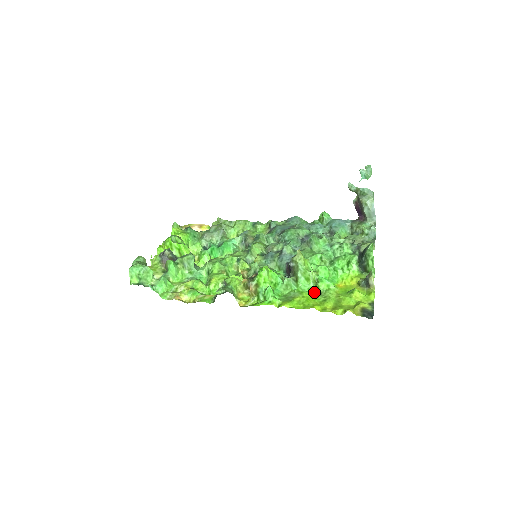
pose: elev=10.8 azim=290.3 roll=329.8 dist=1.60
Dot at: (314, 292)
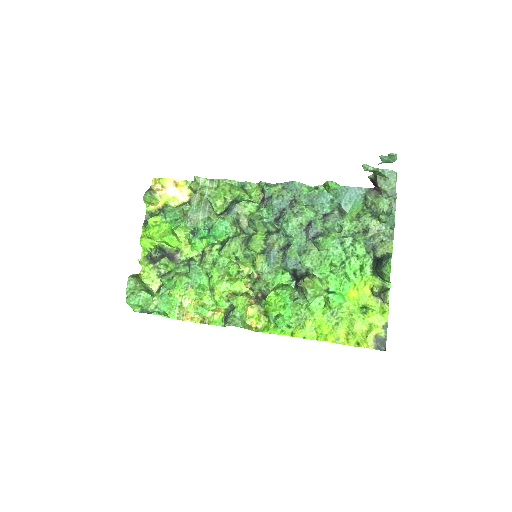
Dot at: (325, 310)
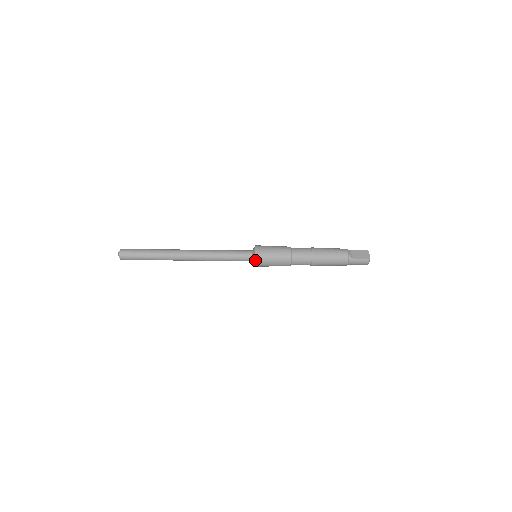
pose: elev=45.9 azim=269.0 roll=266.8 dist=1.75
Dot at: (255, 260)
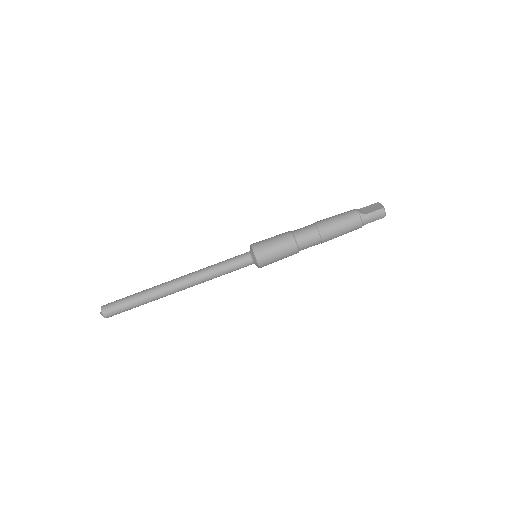
Dot at: (255, 257)
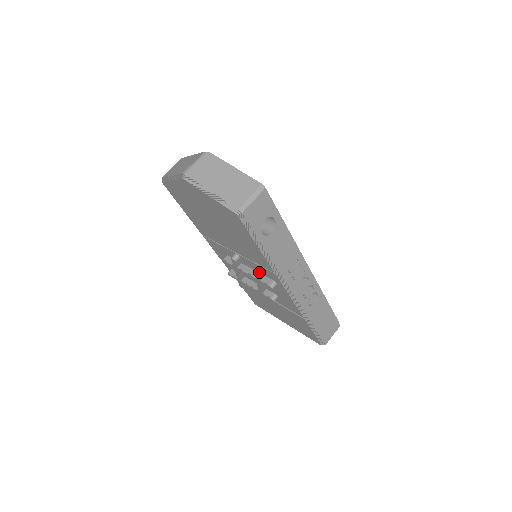
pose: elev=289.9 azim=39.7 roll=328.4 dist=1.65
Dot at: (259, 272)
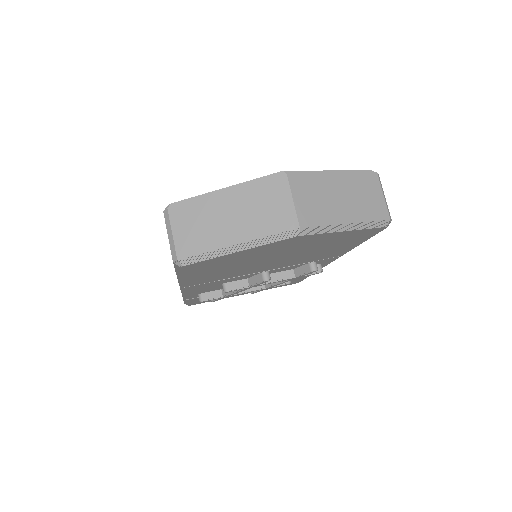
Dot at: (317, 268)
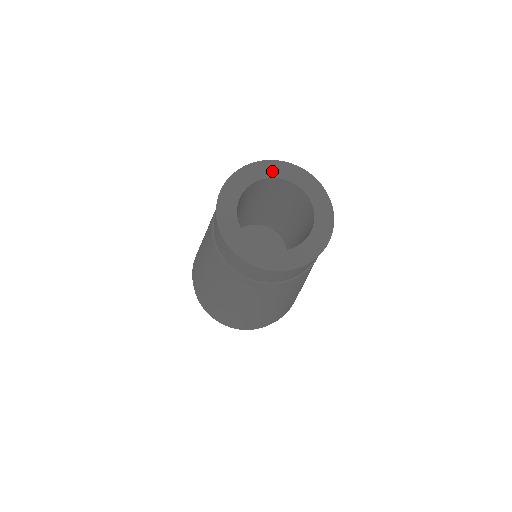
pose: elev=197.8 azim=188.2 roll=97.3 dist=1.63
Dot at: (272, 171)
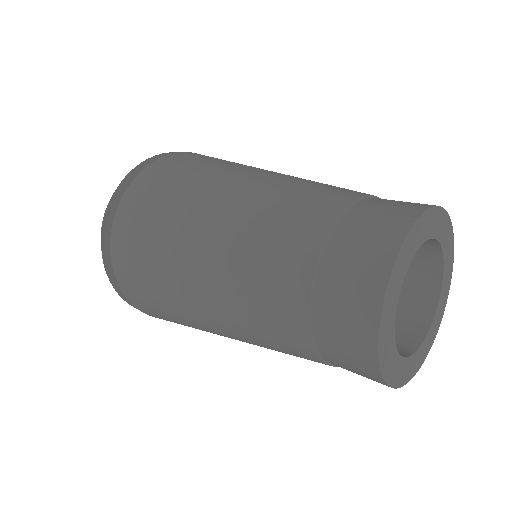
Dot at: (398, 281)
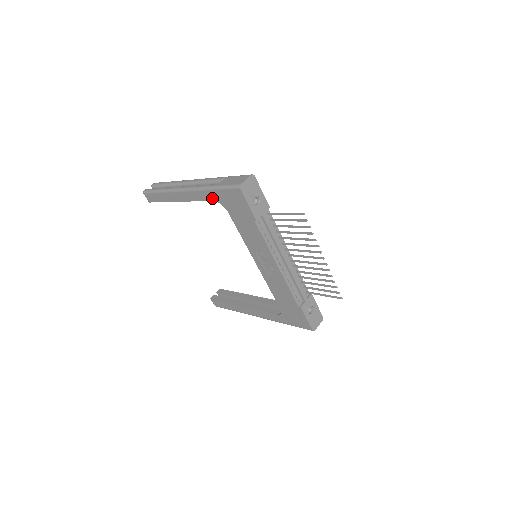
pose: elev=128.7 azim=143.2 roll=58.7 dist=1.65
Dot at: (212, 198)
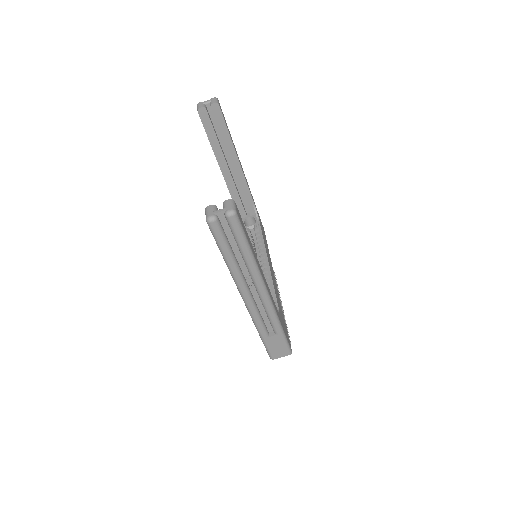
Dot at: occluded
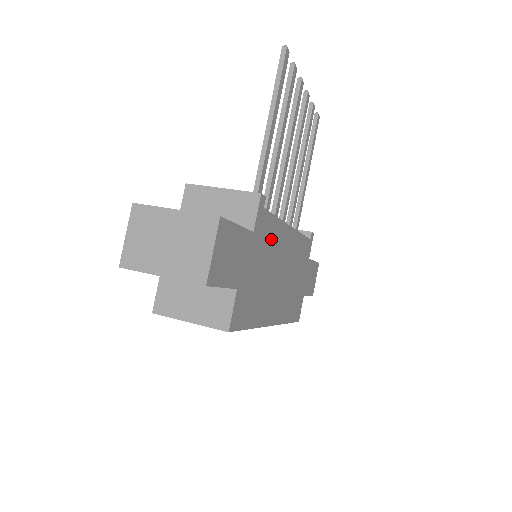
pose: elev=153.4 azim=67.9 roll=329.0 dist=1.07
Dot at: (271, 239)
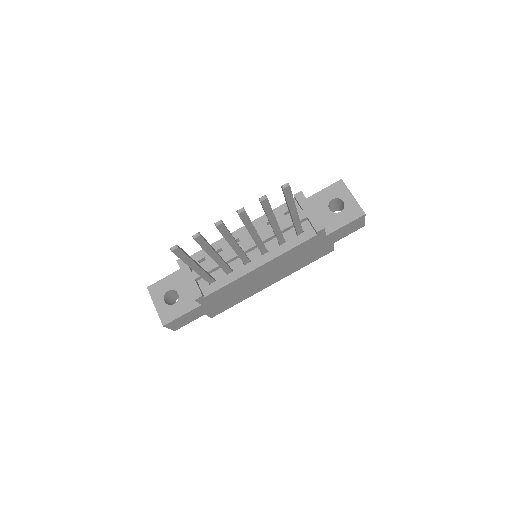
Dot at: (230, 289)
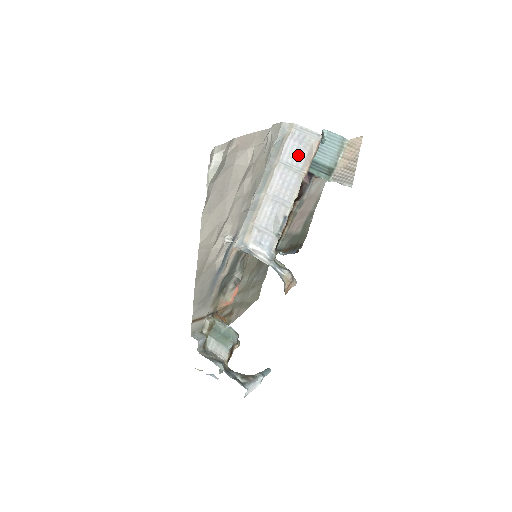
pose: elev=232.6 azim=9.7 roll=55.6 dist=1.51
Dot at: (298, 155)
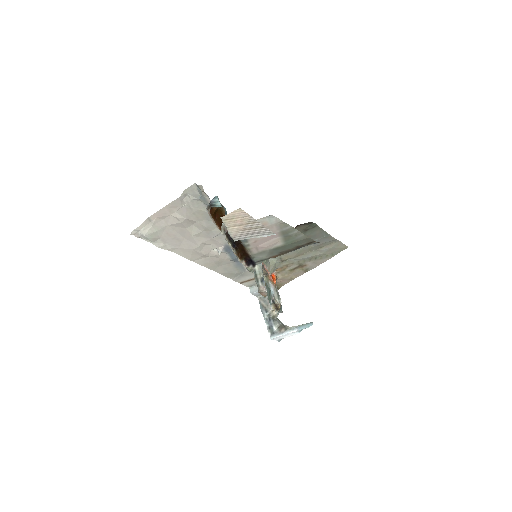
Dot at: occluded
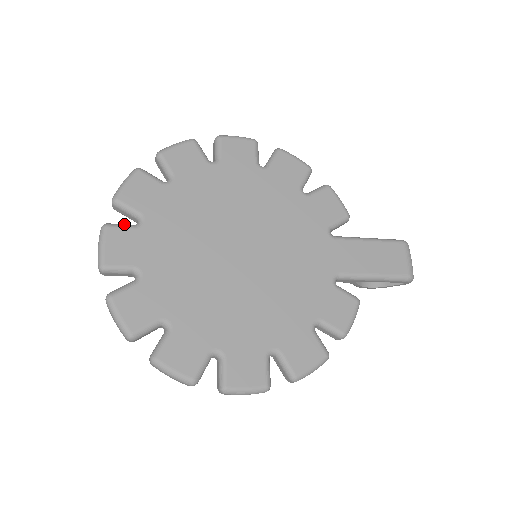
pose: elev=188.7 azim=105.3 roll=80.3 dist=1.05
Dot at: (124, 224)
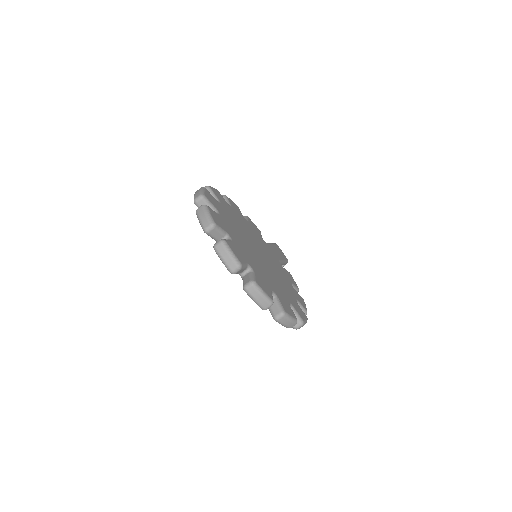
Dot at: occluded
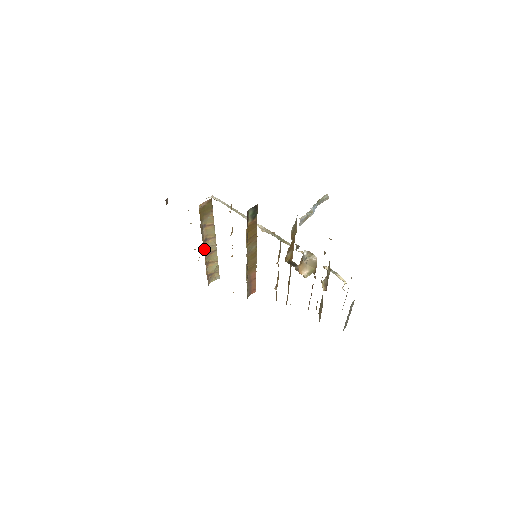
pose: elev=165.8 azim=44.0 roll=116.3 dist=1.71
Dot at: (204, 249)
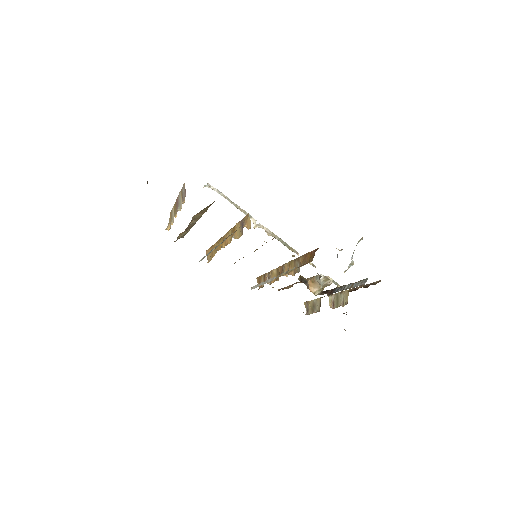
Dot at: occluded
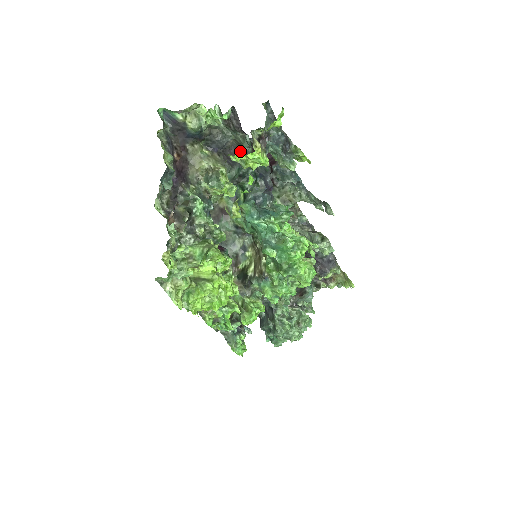
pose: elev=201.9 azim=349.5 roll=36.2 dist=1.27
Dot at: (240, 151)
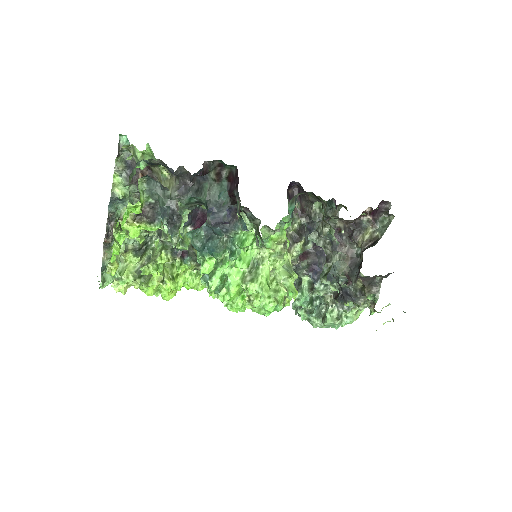
Dot at: (198, 178)
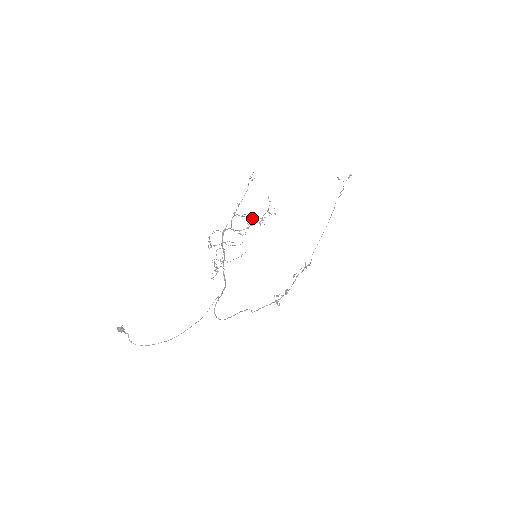
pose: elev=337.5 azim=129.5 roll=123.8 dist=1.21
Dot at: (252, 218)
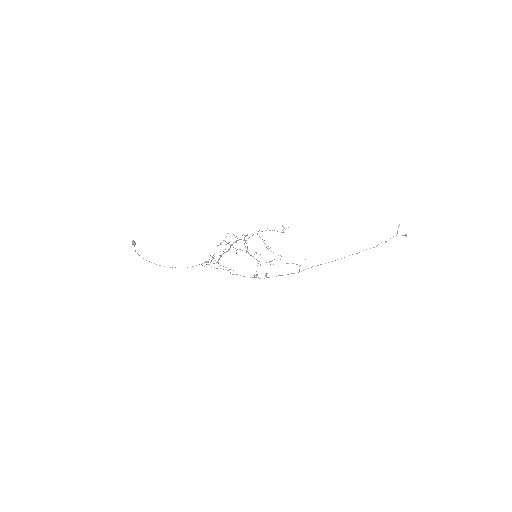
Dot at: occluded
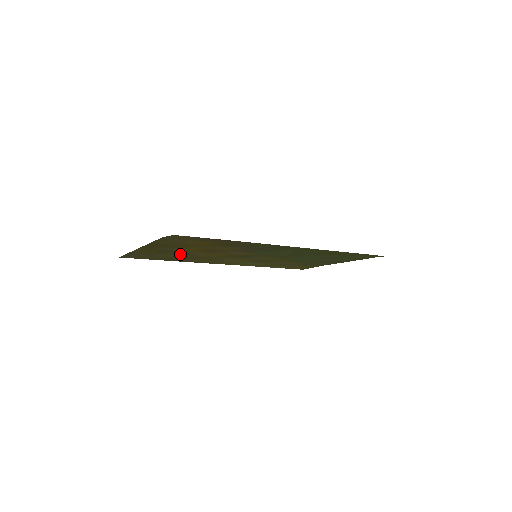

========================

§ **Problem statement**:
Could you rewrite all the rows above, changing "pose" to "camera" and keeping everything else the same, but leaving the pictures out?

§ **Answer below**:
camera: elev=10.8 azim=290.3 roll=329.8 dist=1.60
Dot at: (314, 292)
Dot at: (325, 310)
camera: elev=45.9 azim=269.0 roll=266.8 dist=1.75
Dot at: (255, 260)
Dot at: (255, 257)
camera: elev=289.9 azim=39.7 roll=328.4 dist=1.65
Dot at: (259, 272)
Dot at: (317, 268)
camera: elev=197.8 azim=188.2 roll=97.3 dist=1.63
Dot at: (272, 171)
Dot at: (398, 281)
camera: elev=128.7 azim=143.2 roll=58.7 dist=1.65
Dot at: (212, 198)
Dot at: occluded
camera: elev=153.4 azim=67.9 roll=329.0 dist=1.07
Dot at: (271, 239)
Dot at: (230, 289)
camera: elev=232.6 azim=9.7 roll=55.6 dist=1.51
Dot at: (298, 155)
Dot at: occluded
camera: elev=188.7 azim=105.3 roll=80.3 dist=1.05
Dot at: (124, 224)
Dot at: occluded
camera: elev=165.8 azim=44.0 roll=116.3 dist=1.71
Dot at: (204, 249)
Dot at: occluded
camera: elev=201.9 azim=349.5 roll=36.2 dist=1.27
Dot at: (240, 151)
Dot at: (198, 178)
camera: elev=337.5 azim=129.5 roll=123.8 dist=1.21
Dot at: (252, 218)
Dot at: occluded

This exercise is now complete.